Soon we had news of our own that kept us occupied. I was pregnant.
“I feel them,” Antonius said, his hands resting on my belly. Tears sparkled in his eyes.
“Twins,” the soothsayer had predicted after running her hands over my stomach. The silence had stretched for longer than was comfortable. So when she spoke, both Antonius and I let out a great breath of relief.
Then came the joy, which has not abated since.
“Twins can sometimes be weak, but they are both strong,” I said, placing my hand onto his.
“They have the blood of Romulus and Remus in them. Roman blood,” said Antonius.
“Divine blood,” I said. “Blessed by the pantheon of Egypt.” Though I doubted the words as I said them. I feared that, like Caesarion, the babes would not be blessed. I had not divulged my worries to Antonius. He believed my blood to be linked to the gods, and so too would his children’s be.
“It’s my turn,” Caesarion claimed, climbing across the bed. He placed his little hand on top of mine and squealed when he felt the babies move.

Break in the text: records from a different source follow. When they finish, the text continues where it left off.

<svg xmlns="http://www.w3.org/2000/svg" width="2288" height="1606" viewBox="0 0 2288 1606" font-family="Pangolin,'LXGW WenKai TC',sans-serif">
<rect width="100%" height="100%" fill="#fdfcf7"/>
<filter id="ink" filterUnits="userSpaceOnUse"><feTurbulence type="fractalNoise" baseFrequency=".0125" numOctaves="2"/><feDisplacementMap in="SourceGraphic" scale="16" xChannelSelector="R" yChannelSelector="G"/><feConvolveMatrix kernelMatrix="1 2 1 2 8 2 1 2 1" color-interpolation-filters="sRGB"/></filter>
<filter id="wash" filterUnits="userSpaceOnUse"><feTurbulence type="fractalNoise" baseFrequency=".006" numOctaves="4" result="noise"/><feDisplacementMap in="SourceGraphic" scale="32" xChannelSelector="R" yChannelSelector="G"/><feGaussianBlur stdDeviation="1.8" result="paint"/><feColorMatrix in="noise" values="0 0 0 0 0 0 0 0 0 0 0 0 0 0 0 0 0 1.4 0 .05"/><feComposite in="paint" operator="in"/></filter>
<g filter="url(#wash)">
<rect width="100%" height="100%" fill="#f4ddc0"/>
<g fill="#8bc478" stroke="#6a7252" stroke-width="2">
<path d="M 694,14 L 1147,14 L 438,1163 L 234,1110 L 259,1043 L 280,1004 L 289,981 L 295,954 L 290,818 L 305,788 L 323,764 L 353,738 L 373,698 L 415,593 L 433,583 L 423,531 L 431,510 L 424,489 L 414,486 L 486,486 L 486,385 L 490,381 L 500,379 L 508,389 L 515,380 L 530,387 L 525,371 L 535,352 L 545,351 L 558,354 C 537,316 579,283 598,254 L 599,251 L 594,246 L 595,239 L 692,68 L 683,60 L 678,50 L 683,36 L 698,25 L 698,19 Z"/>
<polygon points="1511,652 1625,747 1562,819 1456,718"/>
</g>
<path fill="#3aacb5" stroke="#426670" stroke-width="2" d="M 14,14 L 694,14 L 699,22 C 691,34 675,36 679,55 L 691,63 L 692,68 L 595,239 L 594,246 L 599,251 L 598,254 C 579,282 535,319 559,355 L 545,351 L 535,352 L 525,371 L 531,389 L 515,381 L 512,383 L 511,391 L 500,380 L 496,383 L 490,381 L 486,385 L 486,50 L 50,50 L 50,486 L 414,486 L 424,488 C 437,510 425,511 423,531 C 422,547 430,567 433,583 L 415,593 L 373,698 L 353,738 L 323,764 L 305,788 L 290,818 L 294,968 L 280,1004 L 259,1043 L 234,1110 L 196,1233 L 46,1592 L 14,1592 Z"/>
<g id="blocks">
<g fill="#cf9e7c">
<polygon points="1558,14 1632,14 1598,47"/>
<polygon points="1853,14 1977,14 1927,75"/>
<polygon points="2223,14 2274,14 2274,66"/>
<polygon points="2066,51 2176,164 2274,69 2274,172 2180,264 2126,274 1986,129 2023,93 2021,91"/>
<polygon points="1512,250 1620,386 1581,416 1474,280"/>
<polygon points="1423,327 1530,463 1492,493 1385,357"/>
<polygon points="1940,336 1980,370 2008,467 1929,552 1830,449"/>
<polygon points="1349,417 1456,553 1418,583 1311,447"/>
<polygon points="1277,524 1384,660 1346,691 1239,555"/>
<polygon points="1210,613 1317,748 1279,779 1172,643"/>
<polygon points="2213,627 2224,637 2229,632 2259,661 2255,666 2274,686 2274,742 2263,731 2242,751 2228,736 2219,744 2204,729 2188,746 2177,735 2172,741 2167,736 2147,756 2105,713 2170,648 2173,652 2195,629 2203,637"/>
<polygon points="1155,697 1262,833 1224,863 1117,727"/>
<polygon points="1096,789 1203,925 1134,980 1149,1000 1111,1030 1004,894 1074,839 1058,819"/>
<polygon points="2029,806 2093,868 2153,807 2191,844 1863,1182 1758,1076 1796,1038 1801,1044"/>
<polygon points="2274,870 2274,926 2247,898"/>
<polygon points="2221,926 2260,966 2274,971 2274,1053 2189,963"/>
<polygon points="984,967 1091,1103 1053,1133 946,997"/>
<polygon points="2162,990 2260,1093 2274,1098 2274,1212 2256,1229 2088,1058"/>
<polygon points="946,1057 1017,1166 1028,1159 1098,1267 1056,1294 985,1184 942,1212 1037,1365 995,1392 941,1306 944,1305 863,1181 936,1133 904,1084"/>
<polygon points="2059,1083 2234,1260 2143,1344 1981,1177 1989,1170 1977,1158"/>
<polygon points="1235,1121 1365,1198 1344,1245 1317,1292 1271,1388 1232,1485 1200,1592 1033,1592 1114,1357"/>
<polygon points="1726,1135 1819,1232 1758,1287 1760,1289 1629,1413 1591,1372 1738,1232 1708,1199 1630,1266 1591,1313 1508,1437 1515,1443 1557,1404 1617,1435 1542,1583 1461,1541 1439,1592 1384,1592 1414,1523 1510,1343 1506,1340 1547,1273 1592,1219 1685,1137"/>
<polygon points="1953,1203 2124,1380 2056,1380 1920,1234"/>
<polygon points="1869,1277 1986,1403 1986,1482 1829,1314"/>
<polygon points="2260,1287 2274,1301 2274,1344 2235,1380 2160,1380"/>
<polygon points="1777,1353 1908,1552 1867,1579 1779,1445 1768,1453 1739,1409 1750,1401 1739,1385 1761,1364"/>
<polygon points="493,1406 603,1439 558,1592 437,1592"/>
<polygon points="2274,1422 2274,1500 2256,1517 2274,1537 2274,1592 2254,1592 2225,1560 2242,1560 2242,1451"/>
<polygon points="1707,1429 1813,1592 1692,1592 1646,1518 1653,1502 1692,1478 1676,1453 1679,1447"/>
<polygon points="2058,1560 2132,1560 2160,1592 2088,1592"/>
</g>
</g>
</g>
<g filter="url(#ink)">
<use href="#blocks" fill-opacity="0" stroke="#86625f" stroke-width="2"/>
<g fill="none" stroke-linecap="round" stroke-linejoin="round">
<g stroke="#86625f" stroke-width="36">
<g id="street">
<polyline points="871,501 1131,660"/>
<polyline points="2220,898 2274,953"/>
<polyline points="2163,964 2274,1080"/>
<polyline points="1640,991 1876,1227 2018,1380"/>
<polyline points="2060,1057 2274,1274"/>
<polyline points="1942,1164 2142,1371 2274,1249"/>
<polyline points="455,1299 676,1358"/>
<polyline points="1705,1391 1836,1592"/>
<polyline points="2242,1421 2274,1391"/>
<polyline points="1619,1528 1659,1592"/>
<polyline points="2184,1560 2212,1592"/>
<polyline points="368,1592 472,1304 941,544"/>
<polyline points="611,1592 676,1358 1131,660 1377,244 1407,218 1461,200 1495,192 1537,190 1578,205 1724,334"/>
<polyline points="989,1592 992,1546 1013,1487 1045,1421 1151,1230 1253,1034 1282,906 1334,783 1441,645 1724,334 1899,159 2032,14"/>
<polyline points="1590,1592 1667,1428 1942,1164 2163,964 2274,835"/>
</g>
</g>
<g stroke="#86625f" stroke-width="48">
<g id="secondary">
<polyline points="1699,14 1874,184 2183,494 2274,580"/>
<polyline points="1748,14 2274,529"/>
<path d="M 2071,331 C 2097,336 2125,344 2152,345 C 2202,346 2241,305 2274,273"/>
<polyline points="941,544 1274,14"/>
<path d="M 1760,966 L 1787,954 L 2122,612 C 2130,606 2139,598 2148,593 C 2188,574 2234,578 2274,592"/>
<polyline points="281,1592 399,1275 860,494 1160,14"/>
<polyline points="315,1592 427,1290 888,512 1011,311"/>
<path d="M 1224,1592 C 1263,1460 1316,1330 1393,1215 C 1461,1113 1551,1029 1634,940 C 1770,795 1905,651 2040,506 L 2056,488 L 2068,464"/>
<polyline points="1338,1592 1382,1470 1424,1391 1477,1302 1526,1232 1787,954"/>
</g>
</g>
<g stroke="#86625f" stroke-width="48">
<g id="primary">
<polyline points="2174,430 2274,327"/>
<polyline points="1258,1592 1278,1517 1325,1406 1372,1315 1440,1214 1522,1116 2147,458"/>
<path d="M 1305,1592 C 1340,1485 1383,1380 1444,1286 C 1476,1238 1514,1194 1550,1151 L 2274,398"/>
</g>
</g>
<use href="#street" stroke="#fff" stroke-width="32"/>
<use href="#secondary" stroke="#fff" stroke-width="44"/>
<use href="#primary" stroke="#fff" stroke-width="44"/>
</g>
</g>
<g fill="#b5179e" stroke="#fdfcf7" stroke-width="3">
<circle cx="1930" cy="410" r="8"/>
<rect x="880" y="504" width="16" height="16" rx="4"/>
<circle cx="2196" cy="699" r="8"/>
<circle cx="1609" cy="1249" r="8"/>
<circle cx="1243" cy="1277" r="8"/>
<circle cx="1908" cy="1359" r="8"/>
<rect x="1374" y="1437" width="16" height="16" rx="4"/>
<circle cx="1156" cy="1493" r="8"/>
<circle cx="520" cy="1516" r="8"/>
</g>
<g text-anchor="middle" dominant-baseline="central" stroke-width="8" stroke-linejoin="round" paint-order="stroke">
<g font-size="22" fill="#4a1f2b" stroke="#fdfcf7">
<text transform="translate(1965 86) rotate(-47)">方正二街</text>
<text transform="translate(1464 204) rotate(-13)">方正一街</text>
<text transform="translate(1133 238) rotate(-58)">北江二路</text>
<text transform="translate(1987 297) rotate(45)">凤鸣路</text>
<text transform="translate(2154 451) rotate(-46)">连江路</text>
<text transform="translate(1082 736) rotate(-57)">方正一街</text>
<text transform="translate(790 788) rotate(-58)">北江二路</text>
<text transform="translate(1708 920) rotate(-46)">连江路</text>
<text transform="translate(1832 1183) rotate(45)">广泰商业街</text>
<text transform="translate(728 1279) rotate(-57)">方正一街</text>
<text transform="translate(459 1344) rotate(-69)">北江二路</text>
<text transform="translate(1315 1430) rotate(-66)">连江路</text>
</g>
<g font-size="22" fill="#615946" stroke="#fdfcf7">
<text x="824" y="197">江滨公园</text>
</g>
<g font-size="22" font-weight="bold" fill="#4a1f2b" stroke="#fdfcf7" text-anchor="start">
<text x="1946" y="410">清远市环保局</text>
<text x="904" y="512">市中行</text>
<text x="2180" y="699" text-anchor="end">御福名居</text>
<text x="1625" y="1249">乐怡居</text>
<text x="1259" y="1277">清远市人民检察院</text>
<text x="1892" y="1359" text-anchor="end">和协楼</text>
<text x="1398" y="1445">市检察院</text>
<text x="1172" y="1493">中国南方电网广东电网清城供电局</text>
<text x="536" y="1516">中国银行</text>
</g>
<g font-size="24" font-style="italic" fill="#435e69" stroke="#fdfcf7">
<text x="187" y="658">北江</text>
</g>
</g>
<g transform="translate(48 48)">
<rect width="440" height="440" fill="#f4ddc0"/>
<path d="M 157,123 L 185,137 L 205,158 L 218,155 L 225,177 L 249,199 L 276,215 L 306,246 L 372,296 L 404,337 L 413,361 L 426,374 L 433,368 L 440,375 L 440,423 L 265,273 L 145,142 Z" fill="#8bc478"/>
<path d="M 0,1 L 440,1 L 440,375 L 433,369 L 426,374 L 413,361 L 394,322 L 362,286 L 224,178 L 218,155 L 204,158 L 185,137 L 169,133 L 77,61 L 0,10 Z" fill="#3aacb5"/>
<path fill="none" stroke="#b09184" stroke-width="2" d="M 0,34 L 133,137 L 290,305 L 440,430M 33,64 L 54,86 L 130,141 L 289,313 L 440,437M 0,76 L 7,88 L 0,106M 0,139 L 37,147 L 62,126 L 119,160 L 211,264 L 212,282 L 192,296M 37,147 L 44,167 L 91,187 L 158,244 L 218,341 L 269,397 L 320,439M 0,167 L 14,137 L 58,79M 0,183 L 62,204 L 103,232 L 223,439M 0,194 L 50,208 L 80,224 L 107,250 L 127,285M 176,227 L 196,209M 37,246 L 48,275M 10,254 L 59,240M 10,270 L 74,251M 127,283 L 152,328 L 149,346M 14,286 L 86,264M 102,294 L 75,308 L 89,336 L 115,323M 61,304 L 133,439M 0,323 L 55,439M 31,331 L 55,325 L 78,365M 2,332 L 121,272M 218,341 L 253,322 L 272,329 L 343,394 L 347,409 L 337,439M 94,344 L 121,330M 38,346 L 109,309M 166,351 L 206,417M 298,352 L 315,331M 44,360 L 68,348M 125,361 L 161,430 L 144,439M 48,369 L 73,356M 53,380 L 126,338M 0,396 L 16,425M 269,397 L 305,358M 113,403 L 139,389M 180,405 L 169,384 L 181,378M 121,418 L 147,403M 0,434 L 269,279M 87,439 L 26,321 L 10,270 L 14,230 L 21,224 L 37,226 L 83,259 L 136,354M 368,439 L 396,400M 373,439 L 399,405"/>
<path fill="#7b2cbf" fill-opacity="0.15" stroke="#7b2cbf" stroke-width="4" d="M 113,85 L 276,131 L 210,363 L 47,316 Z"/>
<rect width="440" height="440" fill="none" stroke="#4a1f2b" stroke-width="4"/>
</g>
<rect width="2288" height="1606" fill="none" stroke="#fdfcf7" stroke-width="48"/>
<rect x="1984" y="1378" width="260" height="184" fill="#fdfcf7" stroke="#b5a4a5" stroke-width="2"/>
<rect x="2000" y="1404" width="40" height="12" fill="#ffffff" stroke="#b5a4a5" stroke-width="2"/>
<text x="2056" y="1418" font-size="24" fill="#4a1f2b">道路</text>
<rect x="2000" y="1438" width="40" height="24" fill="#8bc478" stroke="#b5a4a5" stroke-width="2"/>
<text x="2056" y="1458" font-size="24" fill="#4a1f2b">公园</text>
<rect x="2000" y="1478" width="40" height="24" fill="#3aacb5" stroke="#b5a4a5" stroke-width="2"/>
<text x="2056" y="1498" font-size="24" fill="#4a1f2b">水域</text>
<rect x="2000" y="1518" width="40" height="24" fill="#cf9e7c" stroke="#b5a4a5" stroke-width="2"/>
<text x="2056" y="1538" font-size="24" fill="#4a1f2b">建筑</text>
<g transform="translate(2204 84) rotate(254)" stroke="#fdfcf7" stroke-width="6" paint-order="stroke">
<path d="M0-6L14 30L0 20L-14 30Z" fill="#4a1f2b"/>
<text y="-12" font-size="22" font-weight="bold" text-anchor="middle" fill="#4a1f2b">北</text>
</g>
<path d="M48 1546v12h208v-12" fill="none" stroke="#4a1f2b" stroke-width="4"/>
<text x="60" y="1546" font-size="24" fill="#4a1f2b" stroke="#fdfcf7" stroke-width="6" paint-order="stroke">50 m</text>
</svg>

“They hurt me,” he claimed.
I reached for his hand and cradled it between mine before pressing a kiss to it. “They did not hurt you, they will not hurt you.” I hoped my words prophesied their future.
Antonius saw my concern and gathered up Caesarion in his arms. “You shall be great friends with your siblings.”
“Will we go fishing together?” Caesarion asked hopefully.
“You will, and much more besides,” Antonius said.
That seemed to satisfy Caesarion, who bucked out of Antonius’s arms and ran from the room. His maids followed after him and Antonius and I were alone once more.
“Are you well?” Antonius asked after I sighed.
I nodded. “This pregnancy is harder on my body than Caesarion’s was.”
He reached over and began to massage my legs. I grunted softly as I felt myself relax.
“Not very long now,” he said. I could hear the excitement in his voice and it did more to ease the tension in my muscles than his hands.
“A moon cycle, no more. Twins come earlier.”
He looked away and I read concern in his face.
I sat up. “What is it?”
“Nothing,” he said. But Antonius could never lie to me convincingly.
When he left to attend the gymnasium later that evening, I found myself looking through his letters.
“What do you expect to find?” Charmion said.
“I’m not sure.” There were scrolls upon scrolls of correspondence, for Antonius had not been idle during his time in Egypt; he took his role as triumvir seriously.
There were not many from Octavian, so when I came across his name I lingered on the words.
You forget yourself and your duties to your country.
First your wife raises an army—in which you say you had no part, but how can I trust your word when you have broken it repeatedly?
When we were bound together as triumvirs you promised yourself to the Roman people, not to a foreign queen.
You may barter your bed for her soldiers, but it is our people who suffer for your indulgence.
If you do not return to Rome, I will take your motives as an act of war.